Journal of the American Chemical Society, Vol.120, No.13, 3231-3236, 1998
Photorefractivity in polymer-stabilized nematic liquid crystals
The charge generation and transport properties of nematic liquid crystals doped with electron donors and accepters are shown to be strongly modified by the addition of low concentrations of a polymeric electron acceptor. These new liquid crystalline composites exhibit significantly enhanced photorefractive properties. The new composites are produced by polymerizing a small quantity of a 1,4:5,8-naphthalenediimide electron acceptor functionalized with an acrylate group in an aligned nematic liquid crystal. Photopolymerization creates an anisotropic gellike medium in which the liquid crystal is free to reorient in the presence of a space-charge field while maintaining charge-trapping sites in the polymerized regions of the material.

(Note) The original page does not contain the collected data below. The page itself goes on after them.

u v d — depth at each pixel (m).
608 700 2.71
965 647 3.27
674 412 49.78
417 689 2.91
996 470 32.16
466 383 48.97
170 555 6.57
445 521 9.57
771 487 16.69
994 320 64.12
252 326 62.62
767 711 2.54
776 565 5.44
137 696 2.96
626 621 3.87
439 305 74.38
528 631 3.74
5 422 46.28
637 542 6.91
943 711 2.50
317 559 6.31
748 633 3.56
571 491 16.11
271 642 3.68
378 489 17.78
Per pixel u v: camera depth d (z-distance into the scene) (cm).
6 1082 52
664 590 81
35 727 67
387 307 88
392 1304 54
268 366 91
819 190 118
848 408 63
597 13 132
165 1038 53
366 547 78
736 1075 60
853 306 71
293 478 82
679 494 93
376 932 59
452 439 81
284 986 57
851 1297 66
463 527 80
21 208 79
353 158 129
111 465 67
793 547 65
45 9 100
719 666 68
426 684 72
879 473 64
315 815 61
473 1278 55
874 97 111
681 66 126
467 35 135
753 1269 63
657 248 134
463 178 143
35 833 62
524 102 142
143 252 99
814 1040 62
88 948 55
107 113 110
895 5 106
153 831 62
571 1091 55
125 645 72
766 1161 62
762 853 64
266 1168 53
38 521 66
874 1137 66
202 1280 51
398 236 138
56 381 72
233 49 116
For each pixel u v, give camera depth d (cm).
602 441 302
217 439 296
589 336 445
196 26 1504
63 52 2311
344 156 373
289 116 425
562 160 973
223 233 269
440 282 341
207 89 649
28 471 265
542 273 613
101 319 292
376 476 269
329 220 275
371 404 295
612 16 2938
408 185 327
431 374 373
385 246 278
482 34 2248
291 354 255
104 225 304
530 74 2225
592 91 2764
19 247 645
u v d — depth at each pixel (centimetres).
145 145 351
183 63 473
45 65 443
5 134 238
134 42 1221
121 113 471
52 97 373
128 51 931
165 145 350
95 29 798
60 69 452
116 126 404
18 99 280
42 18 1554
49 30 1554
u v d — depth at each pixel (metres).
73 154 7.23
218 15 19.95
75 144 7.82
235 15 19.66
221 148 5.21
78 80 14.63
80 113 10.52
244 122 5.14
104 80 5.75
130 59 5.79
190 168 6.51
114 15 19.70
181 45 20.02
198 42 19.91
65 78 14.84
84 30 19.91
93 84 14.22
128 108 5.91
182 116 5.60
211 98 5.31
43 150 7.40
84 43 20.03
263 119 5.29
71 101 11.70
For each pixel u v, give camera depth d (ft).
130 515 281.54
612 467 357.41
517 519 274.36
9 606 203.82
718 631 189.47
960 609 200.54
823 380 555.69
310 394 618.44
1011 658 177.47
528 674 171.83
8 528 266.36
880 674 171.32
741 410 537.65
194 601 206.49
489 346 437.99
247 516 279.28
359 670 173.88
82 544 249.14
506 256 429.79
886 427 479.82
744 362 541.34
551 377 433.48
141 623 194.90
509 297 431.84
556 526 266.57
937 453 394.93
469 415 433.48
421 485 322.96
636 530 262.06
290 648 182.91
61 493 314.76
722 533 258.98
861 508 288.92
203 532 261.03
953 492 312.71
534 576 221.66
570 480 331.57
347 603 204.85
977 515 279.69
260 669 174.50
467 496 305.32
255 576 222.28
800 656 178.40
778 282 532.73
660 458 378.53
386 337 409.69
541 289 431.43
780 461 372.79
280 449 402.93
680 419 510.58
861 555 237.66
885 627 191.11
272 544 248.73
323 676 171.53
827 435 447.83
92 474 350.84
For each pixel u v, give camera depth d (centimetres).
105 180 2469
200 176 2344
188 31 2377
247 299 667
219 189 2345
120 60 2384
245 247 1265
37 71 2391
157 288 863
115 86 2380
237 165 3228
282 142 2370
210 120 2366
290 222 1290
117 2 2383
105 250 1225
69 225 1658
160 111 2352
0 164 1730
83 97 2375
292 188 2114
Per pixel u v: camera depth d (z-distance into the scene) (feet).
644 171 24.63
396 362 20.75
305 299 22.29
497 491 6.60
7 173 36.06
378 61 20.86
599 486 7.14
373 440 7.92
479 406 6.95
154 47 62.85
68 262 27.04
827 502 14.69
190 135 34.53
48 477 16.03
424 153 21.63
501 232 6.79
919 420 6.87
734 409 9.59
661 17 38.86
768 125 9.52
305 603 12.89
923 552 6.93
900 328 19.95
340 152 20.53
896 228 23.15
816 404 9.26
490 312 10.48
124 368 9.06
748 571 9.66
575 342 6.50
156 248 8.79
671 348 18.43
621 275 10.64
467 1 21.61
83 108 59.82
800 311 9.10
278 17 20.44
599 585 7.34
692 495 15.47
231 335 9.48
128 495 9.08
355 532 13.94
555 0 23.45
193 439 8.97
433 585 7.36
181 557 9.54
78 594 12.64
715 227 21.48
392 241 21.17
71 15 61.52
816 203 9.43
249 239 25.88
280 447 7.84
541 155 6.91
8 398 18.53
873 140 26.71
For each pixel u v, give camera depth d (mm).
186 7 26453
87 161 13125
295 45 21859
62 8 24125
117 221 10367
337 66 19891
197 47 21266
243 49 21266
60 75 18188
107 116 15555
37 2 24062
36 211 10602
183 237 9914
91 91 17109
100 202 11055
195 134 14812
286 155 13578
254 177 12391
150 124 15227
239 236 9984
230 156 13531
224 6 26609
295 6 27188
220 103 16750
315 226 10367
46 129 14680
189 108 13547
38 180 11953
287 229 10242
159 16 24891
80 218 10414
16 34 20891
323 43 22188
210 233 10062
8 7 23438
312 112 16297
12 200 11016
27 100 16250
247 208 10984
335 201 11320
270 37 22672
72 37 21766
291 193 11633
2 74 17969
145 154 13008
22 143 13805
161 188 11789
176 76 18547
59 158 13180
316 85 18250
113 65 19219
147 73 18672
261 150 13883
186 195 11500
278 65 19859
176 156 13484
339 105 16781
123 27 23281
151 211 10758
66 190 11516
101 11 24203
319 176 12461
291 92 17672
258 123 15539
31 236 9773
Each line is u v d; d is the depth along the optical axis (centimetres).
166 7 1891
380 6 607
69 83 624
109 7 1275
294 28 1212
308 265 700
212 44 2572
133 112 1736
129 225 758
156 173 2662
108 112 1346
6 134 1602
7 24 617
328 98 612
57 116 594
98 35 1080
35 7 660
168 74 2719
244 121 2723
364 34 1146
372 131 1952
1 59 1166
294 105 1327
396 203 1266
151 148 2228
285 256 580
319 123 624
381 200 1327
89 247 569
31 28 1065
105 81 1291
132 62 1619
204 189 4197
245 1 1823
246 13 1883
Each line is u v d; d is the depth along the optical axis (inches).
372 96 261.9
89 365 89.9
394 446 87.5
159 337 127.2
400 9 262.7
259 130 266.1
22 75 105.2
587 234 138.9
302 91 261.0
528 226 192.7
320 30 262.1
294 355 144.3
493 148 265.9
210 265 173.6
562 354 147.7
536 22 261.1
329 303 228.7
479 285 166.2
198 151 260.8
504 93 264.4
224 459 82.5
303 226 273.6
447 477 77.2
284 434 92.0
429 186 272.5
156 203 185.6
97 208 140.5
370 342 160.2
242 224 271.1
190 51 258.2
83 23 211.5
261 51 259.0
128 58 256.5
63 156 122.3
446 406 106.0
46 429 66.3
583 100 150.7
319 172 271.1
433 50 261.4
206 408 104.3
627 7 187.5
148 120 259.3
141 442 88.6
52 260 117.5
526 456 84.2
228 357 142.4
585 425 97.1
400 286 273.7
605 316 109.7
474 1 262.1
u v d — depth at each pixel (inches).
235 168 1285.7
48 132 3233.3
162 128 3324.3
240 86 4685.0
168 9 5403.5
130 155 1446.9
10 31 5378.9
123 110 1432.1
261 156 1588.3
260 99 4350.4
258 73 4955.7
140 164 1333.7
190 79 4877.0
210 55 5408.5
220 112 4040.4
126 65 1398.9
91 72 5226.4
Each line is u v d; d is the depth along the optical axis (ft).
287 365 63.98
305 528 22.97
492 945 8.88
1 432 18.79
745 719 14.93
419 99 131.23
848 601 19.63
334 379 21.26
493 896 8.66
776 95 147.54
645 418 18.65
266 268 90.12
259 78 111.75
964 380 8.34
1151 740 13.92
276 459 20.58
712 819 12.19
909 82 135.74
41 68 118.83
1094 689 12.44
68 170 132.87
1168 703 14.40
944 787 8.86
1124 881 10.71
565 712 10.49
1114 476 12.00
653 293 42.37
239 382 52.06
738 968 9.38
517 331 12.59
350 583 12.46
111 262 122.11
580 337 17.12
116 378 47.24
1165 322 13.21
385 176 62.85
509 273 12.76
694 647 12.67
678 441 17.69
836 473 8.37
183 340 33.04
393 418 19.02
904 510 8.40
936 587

The presence of these trapping sites results in the observation of longer lived, higher resolution holographic gratings in the polymer-stabilized liquid crystals than observed in nematic liquid crystals alone. These gratings display Bragg regime diffraction. Asymmetric beam coupling, photoconductivity, and four-wave mixing experiments are performed to characterize the photophysics of these novel materials. The mechanism of charge transport in the polymer-stabilized liquid crystals is also discussed.